Government Guarantees

Bank creditworthiness isn’t in the spotlight as much as it was in September and October, before the U.S. government provided capital to the nine biggest banks and started supplying federal guarantees on their new debt issues for three years. A new clearinghouse to handle over-the-counter trading for credit- default swaps has mitigated concerns about so-called counterparty risk, because it provides a reserve to cover any losses if a participant fails to honor its contracts.

“The paranoia of the fall that underpinned the flurry over counterparty diversification has definitely tapered off,” said Jack McDonald, CEO of Conifer Securities LLC, a San Francisco- based hedge fund administrator that last year started a prime brokerage through JPMorgan. “People feel much more confident in the longevity of a lot of these financial institutions and the backstop that the government is willing to provide.”

The MSCI World Index jumped 7.2 percent in March, the biggest monthly gain in six years.
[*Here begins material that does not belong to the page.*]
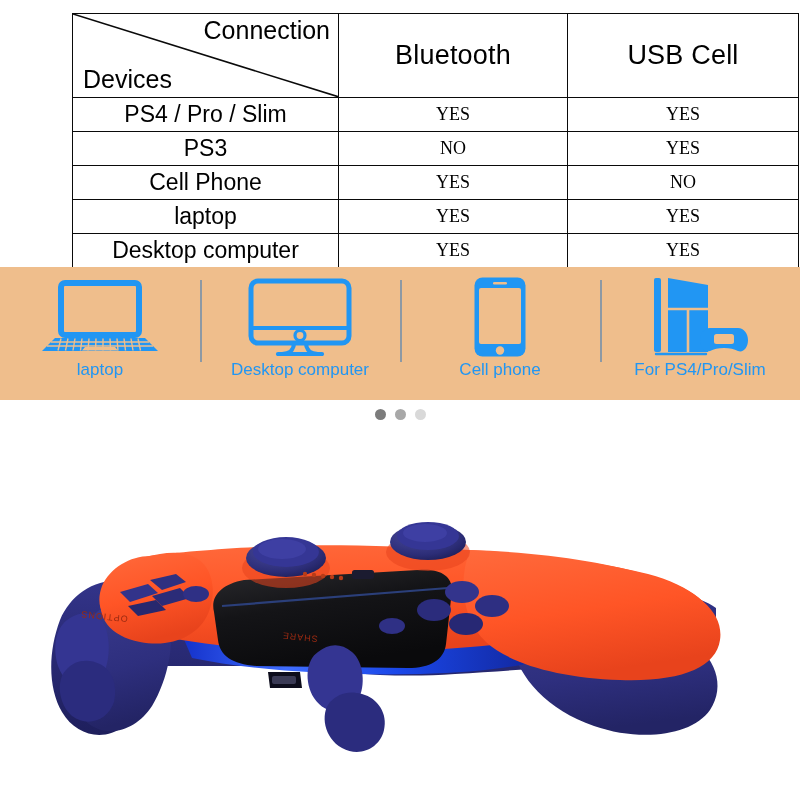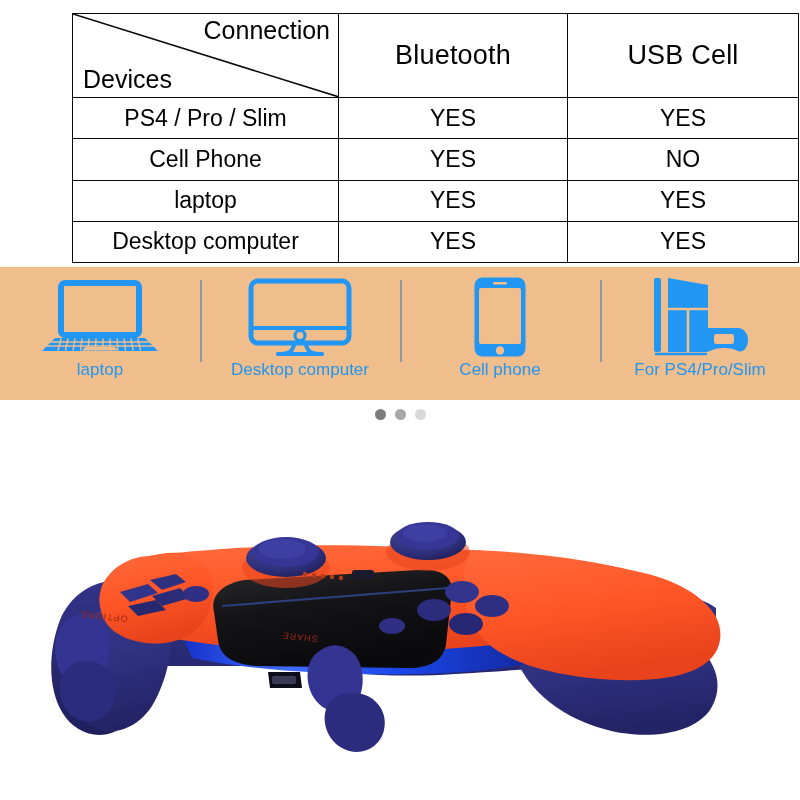"YES" .row-val { font-family: none -> Liberation Serif, serif; font-size: 23px -> 18px }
The rally improved market psychology and reduced concerns about the health of trading partners, though that could reverse if stocks tumble again, said an executive at one European bank who declined to be identified.

‘Bailout Fatigue’

“We’re running into bailout fatigue, also a reduction in the perceived resources for federal government bailouts,” said Sean Egan, president of Egan-Jones Ratings Co. in Haverford, Pennsylvania. “Bankruptcy is not an alternative, but a government takeover certainly is, and a squeezing down of the bondholders is a real possibility.”

One solution for Morgan Stanley’s Mack may be to capitalize on the recent gains in his stock price by selling shares and using the proceeds to buy back bonds. That would lower his firm’s CDS prices, said Cohan, the former banker and author.

“The best way to defeat the risk implied in credit-default swaps would be to raise equity and pay down debt,” Cohan said."